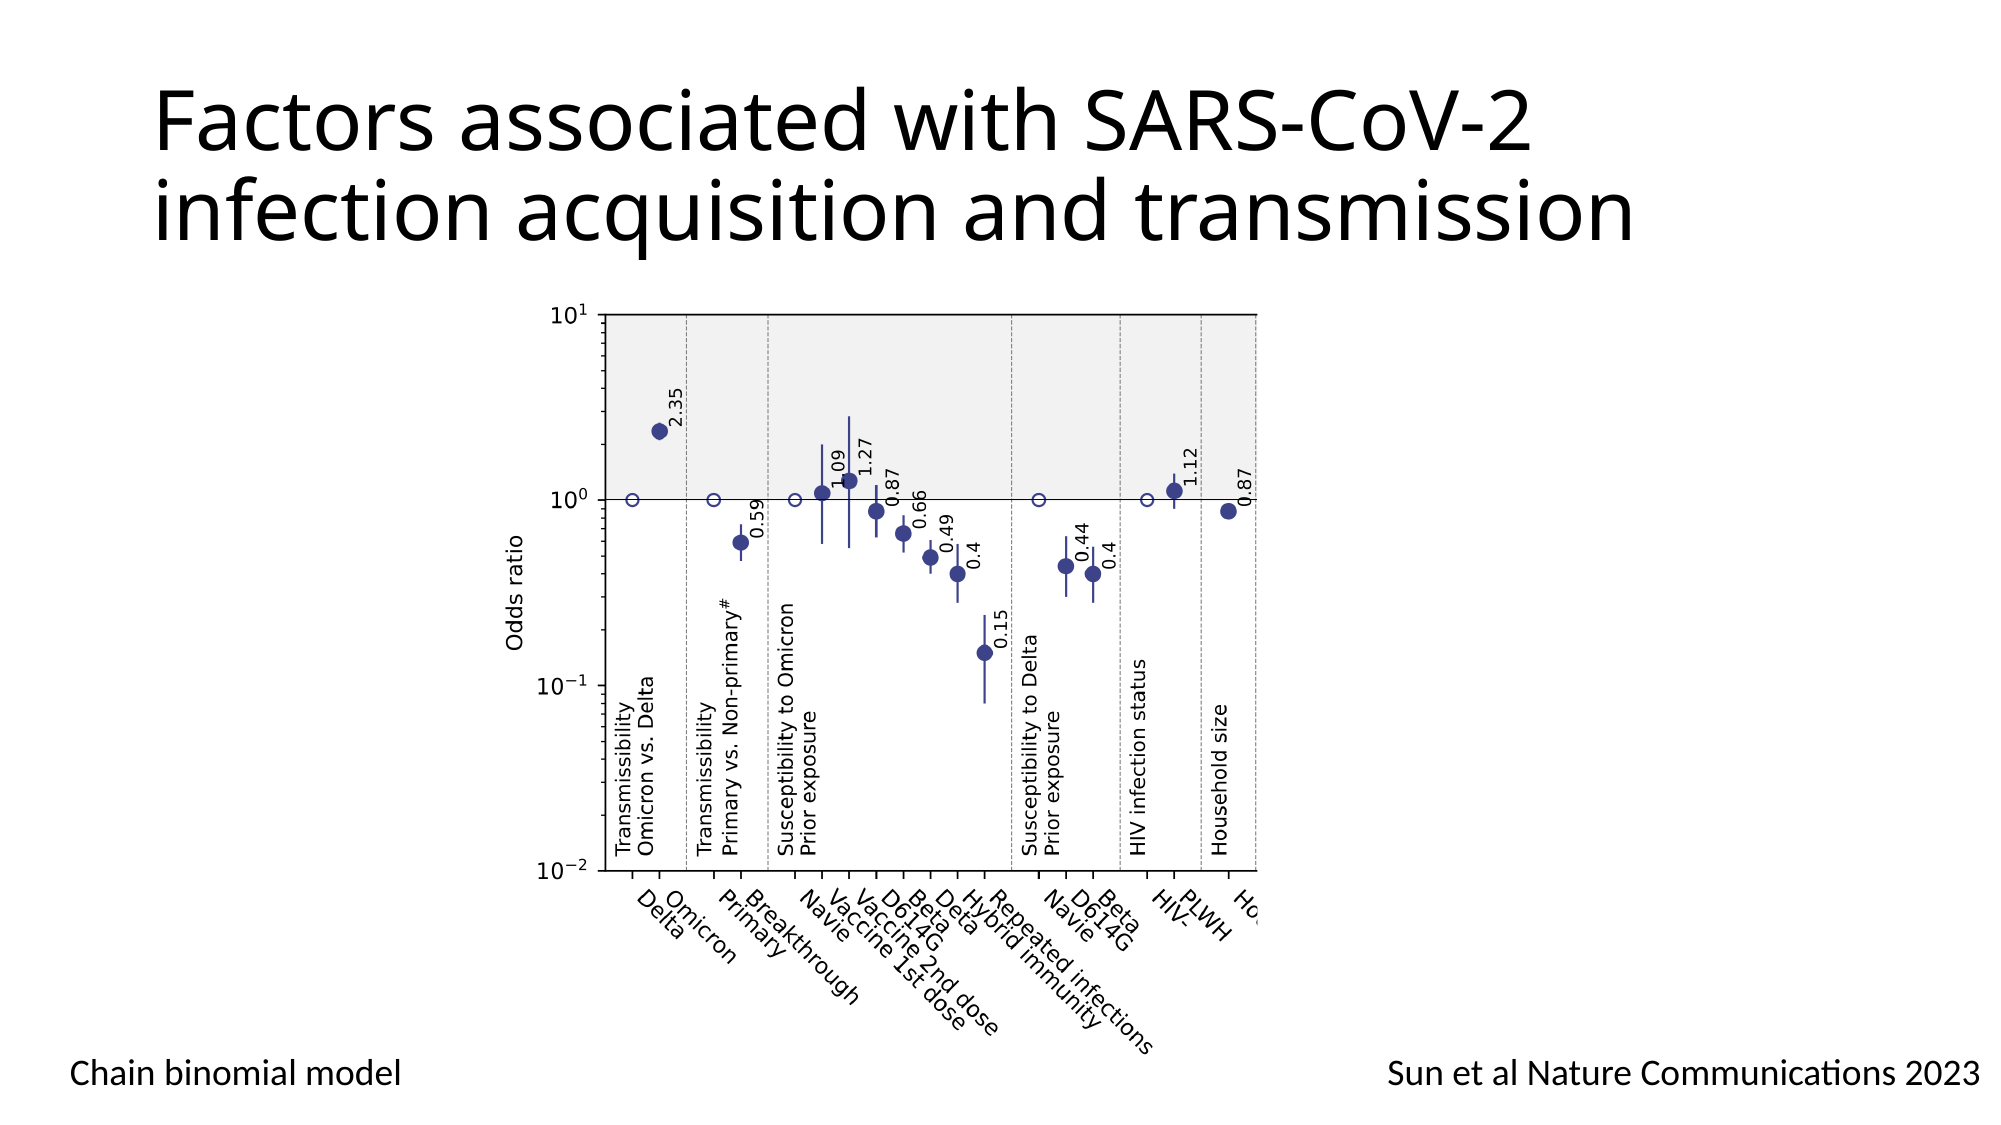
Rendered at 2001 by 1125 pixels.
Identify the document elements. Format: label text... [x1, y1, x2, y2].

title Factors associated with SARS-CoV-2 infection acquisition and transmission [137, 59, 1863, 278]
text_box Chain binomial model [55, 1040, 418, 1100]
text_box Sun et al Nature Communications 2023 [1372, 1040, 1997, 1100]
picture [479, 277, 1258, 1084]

---

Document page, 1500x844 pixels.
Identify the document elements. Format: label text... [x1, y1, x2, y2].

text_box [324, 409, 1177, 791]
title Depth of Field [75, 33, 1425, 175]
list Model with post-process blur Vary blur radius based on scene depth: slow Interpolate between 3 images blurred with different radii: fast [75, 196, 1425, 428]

WORK TO COMPLETE: Only a number is required here: the count of lines in these entries that hold "pixels".

OUTPUT BELOW: 2